You can use a lambda function to deal with the problem, and it works both on NumPy array and list.

your_list = [11, 22, 23, 44, 55]
result = filter(lambda x:your_list[x]>30, range(len(your_list)))
#result: [3, 4]

import numpy as np
your_numpy_array = np.array([11, 22, 23, 44, 55])
result = filter(lambda x:your_numpy_array [x]>30, range(len(your_list)))
#result: [3, 4]

And you can use

result[0]

to get the first index of the filtered elements.

For python 3.6, use

list(result)

instead of

result

This results in <filter object at 0x0000027535294D30> on Python 3 (tested on Python 3.6.3). Perhaps update for Python 3?
S
Sangavi Loganathan

Use ndindex

Sample array

arr = np.array([[1,4],
                 [2,3]])
print(arr)

...[[1,4],
    [2,3]]
 

create an empty list to store the index and the element tuples

 index_elements = []
 for i in np.ndindex(arr.shape):
     index_elements.append((arr[i],i))

 

convert the list of tuples into dictionary

 index_elements = dict(index_elements)

The keys are the elements and the values are their indices - use keys to access the index

 index_elements[4] 
  
  ... (0,1)
  

M
Matt Raymond

For my use case, I could not sort the array ahead of time because the order of the elements is important. This is my all-NumPy implementation:

import numpy as np

# The array in question
arr = np.array([1,2,1,2,1,5,5,3,5,9]) 

# Find all of the present values
vals=np.unique(arr)
# Make all indices up-to and including the desired index positive
cum_sum=np.cumsum(arr==vals.reshape(-1,1),axis=1)
# Add zeros to account for the n-1 shape of diff and the all-positive array of the first index
bl_mask=np.concatenate([np.zeros((cum_sum.shape[0],1)),cum_sum],axis=1)>=1
# The desired indices
idx=np.where(np.diff(bl_mask))[1]

# Show results
print(list(zip(vals,idx)))

>>> [(1, 0), (2, 1), (3, 7), (5, 5), (9, 9)]

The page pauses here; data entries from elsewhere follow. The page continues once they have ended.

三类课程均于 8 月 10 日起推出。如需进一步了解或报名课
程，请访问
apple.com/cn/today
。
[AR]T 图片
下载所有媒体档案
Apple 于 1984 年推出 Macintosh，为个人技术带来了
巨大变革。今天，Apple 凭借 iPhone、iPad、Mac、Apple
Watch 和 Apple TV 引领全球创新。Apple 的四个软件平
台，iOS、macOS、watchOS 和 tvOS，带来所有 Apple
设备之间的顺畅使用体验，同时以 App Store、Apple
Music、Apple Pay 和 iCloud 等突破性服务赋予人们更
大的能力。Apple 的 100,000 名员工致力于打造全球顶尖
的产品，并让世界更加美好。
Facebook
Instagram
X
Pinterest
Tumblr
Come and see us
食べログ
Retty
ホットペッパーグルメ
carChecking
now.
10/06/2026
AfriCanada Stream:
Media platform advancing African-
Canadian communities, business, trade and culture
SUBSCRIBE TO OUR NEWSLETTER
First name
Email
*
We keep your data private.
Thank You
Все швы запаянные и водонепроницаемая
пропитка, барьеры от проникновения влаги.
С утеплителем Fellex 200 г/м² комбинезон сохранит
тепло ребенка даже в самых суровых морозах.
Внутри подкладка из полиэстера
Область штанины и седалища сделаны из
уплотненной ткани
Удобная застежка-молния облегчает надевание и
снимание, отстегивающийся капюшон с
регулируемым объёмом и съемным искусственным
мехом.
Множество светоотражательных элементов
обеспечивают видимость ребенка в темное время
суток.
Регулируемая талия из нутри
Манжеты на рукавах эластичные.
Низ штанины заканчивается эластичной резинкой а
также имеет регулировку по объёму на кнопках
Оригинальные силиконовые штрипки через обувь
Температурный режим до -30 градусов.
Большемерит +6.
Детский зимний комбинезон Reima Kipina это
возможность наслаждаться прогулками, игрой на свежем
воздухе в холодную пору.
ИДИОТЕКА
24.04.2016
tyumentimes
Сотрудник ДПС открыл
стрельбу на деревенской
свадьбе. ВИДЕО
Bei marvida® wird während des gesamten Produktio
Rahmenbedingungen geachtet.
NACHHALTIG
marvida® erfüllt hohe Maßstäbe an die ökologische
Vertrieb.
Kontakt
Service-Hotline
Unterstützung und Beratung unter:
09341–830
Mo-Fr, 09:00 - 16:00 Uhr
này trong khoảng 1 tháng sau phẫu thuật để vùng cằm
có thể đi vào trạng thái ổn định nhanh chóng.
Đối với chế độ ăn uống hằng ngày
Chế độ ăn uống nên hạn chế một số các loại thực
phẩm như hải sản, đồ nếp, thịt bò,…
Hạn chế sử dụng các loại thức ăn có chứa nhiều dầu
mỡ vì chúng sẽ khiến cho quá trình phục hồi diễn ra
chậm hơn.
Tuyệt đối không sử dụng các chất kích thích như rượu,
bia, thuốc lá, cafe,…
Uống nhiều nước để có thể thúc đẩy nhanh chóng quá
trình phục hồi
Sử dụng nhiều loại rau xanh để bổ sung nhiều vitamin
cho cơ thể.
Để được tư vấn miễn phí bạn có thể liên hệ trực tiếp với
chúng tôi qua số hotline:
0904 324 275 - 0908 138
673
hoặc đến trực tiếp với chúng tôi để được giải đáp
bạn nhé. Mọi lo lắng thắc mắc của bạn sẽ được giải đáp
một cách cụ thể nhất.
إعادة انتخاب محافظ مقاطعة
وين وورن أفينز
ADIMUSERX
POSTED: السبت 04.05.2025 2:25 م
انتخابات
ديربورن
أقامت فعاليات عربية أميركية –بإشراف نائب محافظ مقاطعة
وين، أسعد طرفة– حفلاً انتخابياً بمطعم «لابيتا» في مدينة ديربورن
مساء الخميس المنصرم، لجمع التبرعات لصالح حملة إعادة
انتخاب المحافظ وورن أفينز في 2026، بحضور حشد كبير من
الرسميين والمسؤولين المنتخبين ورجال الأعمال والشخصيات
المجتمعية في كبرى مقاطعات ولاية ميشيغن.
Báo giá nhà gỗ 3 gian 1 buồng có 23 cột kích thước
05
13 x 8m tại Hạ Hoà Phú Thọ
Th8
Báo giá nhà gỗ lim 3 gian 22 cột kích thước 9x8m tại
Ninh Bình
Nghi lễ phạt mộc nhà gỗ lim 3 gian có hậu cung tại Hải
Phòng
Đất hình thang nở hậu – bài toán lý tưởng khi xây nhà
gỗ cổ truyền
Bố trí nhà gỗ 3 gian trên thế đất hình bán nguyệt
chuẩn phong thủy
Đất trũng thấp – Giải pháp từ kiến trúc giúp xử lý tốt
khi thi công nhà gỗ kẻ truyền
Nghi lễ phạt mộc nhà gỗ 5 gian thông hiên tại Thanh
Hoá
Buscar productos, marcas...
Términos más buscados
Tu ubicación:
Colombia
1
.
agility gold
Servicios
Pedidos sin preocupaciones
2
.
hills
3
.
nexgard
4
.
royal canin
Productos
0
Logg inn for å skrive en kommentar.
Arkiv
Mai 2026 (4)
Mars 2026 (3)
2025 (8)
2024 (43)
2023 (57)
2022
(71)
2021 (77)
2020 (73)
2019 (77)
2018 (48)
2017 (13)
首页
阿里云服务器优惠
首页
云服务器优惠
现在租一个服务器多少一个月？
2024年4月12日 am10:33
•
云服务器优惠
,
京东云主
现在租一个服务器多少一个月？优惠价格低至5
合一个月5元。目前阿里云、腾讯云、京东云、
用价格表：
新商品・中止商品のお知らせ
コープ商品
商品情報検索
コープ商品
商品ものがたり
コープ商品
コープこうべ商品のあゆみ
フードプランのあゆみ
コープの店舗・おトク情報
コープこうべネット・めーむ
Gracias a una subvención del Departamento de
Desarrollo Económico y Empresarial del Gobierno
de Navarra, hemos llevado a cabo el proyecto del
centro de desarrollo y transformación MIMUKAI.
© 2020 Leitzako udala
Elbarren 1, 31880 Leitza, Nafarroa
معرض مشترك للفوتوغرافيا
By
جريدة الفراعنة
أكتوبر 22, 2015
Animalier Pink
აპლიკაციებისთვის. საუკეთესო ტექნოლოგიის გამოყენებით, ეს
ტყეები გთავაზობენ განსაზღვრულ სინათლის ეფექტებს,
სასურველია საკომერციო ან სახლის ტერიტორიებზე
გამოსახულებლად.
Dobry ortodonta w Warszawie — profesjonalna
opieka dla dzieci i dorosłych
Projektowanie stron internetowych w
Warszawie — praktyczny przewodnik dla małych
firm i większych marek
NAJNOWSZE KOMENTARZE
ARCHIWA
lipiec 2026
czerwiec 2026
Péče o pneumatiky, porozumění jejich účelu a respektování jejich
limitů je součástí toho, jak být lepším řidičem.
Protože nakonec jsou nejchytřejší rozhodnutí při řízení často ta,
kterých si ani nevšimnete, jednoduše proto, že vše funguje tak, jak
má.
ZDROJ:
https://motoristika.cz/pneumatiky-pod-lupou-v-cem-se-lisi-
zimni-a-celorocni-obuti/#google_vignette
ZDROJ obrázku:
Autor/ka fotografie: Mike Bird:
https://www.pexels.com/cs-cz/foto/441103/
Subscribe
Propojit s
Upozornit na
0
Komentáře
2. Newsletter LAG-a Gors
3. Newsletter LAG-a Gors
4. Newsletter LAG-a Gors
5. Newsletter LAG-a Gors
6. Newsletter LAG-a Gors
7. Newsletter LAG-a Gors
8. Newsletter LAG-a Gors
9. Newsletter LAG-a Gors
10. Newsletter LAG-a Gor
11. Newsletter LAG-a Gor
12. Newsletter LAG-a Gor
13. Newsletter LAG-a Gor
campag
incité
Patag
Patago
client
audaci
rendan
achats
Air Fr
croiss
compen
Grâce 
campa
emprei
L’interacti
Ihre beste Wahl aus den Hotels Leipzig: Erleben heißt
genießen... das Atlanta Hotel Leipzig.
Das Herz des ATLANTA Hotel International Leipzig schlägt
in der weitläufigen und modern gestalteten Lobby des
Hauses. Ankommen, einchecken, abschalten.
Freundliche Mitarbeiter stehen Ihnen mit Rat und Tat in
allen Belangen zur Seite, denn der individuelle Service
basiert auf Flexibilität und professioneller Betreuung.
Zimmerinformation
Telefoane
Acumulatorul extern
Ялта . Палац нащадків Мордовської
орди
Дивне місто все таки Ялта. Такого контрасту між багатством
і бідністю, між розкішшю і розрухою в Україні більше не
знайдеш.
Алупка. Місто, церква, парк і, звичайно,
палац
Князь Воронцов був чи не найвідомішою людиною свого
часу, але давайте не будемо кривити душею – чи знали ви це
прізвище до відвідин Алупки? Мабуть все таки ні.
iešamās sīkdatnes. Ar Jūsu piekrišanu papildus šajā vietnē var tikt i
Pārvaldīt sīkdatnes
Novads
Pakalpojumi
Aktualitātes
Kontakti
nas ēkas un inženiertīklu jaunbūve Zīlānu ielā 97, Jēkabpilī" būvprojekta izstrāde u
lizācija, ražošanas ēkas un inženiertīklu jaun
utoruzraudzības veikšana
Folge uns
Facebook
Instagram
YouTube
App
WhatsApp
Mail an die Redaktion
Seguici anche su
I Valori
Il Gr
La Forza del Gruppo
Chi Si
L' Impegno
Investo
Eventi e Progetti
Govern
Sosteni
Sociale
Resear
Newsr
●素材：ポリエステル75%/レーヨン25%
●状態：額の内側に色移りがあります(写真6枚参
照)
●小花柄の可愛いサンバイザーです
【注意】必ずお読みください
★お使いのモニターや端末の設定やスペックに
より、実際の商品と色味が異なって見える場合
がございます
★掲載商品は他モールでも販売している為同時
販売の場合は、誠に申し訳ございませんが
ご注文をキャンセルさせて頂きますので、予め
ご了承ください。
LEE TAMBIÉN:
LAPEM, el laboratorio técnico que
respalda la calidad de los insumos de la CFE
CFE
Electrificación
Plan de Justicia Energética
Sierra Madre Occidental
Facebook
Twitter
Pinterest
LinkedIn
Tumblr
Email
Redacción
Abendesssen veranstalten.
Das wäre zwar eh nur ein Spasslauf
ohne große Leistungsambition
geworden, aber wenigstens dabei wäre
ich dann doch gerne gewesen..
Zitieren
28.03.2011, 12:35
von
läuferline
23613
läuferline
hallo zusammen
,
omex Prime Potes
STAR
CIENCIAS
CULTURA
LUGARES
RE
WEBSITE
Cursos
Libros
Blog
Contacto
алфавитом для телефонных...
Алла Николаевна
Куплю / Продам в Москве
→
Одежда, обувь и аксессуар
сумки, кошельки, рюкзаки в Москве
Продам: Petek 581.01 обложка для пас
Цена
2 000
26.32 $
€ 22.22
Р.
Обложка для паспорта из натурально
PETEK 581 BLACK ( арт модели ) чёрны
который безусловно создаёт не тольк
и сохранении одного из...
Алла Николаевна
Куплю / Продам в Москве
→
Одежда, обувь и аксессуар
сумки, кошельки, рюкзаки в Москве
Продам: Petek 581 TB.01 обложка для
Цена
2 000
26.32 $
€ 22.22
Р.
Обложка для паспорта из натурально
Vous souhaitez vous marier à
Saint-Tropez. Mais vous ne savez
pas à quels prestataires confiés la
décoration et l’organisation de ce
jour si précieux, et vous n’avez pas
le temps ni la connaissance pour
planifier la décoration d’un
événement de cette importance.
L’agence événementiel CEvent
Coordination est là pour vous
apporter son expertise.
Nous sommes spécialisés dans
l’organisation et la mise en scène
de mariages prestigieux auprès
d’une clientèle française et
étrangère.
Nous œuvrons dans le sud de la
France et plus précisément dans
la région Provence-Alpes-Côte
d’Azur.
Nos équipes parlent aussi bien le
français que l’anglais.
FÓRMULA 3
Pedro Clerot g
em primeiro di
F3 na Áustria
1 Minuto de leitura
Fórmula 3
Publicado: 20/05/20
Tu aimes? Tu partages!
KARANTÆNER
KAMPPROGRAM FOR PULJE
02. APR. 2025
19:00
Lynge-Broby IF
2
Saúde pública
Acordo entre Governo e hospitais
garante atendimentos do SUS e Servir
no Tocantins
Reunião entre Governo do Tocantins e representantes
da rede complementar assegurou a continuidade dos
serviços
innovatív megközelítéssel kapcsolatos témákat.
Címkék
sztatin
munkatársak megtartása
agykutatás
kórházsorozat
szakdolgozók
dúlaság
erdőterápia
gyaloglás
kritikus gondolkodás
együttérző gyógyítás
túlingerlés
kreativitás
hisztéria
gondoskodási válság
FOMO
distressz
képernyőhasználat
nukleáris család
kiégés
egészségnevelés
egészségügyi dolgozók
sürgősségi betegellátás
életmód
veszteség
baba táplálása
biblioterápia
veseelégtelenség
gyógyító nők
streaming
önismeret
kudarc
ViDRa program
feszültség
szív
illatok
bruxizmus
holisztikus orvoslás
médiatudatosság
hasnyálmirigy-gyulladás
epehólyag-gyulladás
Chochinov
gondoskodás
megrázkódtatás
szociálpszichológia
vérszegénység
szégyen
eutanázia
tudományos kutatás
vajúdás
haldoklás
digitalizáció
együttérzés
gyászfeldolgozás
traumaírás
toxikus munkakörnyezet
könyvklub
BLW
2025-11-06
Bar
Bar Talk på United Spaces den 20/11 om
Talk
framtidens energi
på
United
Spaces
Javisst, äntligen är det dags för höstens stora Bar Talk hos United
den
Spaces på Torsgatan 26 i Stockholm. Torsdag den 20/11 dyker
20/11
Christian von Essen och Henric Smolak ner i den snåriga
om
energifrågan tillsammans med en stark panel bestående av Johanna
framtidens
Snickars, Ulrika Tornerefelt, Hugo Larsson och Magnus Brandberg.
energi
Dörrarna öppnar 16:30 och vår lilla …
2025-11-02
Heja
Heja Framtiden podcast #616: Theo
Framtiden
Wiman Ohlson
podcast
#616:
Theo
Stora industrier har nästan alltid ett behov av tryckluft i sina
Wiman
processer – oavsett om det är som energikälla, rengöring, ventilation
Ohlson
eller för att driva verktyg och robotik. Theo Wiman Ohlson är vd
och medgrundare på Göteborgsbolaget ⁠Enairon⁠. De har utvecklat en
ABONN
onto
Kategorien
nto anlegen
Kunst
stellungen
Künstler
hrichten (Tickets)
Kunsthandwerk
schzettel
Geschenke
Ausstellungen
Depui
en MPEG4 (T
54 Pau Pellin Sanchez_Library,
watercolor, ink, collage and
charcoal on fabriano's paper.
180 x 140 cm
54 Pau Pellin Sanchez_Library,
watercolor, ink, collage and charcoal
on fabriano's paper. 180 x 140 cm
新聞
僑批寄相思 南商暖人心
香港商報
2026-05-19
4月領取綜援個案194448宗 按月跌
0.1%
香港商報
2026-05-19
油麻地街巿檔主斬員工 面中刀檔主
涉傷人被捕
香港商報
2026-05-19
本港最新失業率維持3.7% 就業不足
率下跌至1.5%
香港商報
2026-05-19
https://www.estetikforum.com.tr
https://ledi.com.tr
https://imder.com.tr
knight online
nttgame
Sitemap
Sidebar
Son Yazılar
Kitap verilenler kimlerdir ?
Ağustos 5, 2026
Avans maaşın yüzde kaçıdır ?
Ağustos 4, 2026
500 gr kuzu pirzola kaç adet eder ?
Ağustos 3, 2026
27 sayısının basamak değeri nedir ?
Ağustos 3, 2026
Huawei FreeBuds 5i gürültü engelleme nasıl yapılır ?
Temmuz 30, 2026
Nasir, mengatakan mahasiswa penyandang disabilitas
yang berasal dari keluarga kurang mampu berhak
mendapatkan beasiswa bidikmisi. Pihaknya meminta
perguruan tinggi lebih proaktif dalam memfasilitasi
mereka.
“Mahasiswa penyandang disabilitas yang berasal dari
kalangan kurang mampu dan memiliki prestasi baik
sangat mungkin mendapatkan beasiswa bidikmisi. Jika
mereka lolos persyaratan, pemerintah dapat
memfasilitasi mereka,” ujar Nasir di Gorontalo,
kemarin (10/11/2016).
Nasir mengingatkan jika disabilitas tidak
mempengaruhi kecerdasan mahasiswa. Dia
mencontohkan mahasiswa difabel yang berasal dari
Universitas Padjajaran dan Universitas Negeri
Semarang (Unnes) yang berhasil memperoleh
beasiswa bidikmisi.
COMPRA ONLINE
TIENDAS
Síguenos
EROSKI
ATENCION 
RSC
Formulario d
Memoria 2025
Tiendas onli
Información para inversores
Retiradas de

I believe it accounts for unsorted arrays with duplicate values.


b
ben othman zied
index_lst_form_numpy = pd.DataFrame(df).reset_index()["index"].tolist()

P
Pobaranchuk

Found another solution with loops:

new_array_of_indicies = []

for i in range(len(some_array)):
  if some_array[i] == some_value:
    new_array_of_indicies.append(i)
    

loops are very slow in python they should be avoided if there is another solution
This solution should be avoided as it will be too slow.